RECORDS START

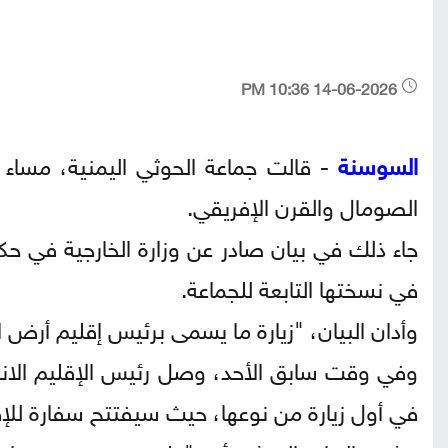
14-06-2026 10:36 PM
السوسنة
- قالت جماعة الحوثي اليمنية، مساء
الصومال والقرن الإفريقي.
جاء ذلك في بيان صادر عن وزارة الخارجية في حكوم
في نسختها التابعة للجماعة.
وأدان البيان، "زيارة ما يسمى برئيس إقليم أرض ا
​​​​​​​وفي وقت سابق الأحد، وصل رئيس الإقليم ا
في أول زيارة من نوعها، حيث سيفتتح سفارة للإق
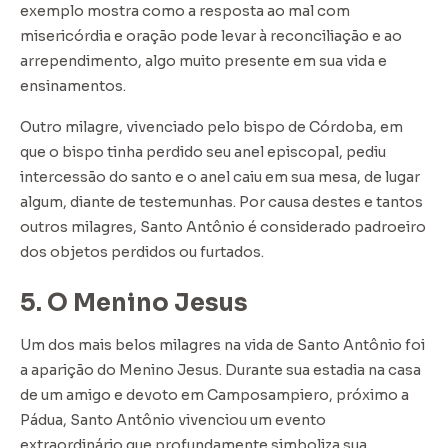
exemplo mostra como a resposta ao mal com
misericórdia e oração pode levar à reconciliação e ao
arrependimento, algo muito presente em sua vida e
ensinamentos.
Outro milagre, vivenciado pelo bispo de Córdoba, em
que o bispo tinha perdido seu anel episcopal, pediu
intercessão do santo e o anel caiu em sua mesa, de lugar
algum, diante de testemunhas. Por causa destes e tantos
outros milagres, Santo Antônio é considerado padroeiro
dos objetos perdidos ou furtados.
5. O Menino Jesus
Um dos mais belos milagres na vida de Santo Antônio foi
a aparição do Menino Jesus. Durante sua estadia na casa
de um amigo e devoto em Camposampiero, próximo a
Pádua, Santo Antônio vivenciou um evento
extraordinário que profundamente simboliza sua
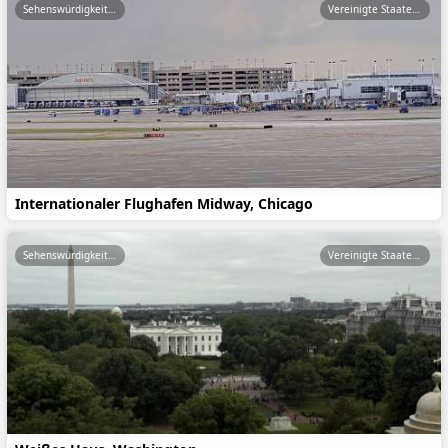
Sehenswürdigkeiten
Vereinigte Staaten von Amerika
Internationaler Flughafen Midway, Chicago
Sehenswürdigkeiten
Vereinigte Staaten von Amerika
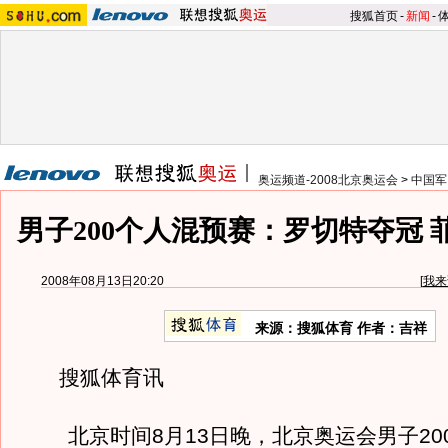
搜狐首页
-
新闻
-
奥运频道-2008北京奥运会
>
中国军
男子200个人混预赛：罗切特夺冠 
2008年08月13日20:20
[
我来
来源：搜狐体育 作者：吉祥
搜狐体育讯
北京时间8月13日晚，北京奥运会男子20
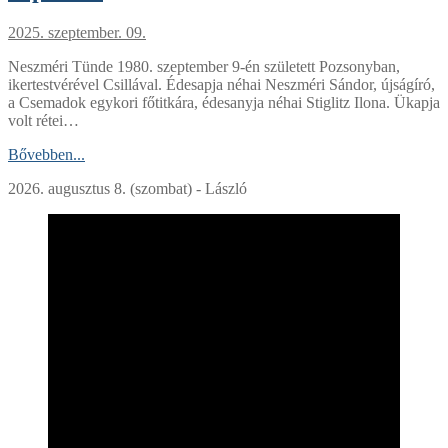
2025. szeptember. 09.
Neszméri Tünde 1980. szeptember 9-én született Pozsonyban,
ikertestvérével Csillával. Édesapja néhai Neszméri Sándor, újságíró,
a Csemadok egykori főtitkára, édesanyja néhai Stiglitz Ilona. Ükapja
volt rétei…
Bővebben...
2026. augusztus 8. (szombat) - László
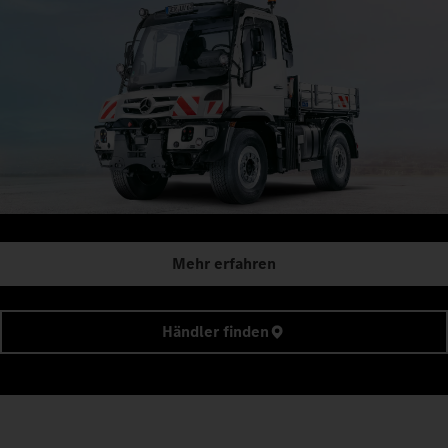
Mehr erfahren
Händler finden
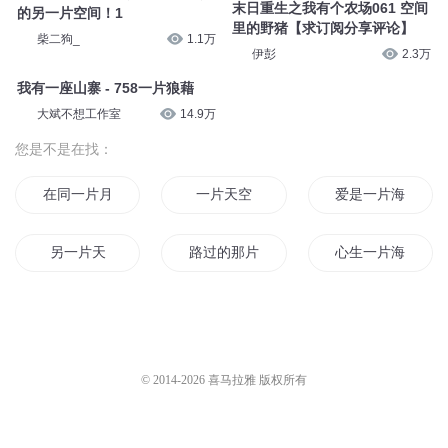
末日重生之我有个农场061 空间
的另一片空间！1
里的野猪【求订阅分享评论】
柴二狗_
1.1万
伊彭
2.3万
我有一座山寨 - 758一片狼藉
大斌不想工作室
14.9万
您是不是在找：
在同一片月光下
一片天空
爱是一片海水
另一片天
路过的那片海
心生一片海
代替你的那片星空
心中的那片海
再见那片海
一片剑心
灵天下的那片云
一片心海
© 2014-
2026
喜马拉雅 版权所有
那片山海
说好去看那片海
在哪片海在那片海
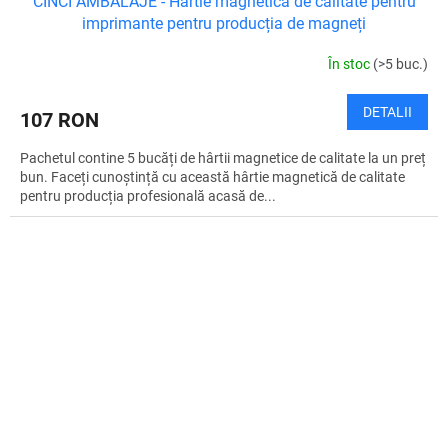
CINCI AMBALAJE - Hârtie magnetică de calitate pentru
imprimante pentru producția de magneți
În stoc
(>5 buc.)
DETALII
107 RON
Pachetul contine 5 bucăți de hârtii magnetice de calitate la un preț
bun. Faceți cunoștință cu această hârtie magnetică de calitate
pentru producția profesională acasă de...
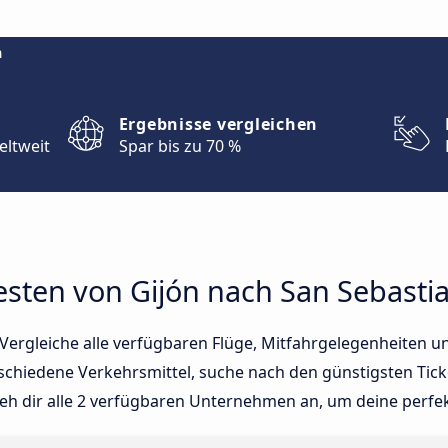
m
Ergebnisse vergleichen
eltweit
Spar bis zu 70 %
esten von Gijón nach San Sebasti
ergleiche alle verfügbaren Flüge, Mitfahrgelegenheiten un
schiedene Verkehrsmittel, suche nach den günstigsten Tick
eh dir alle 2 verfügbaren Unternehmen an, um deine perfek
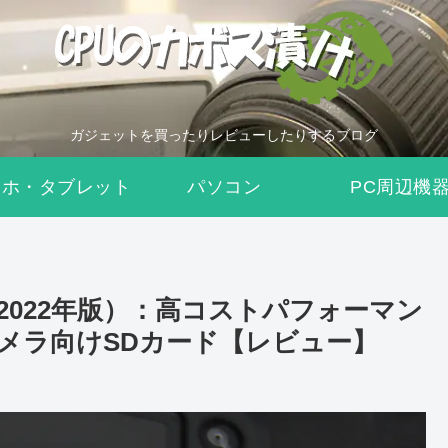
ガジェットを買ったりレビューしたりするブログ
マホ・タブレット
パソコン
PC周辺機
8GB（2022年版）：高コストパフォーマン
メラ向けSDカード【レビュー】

RECORDS END

= EXERCISE INSTRUCTIONS =
Show each line in the rows above that contains the string "magnetică", treating uppercase and lowercase letters as different.

= WRITTEN REPLY =
CINCI AMBALAJE - Hârtie magnetică de calitate pentru
bun. Faceți cunoștință cu această hârtie magnetică de calitate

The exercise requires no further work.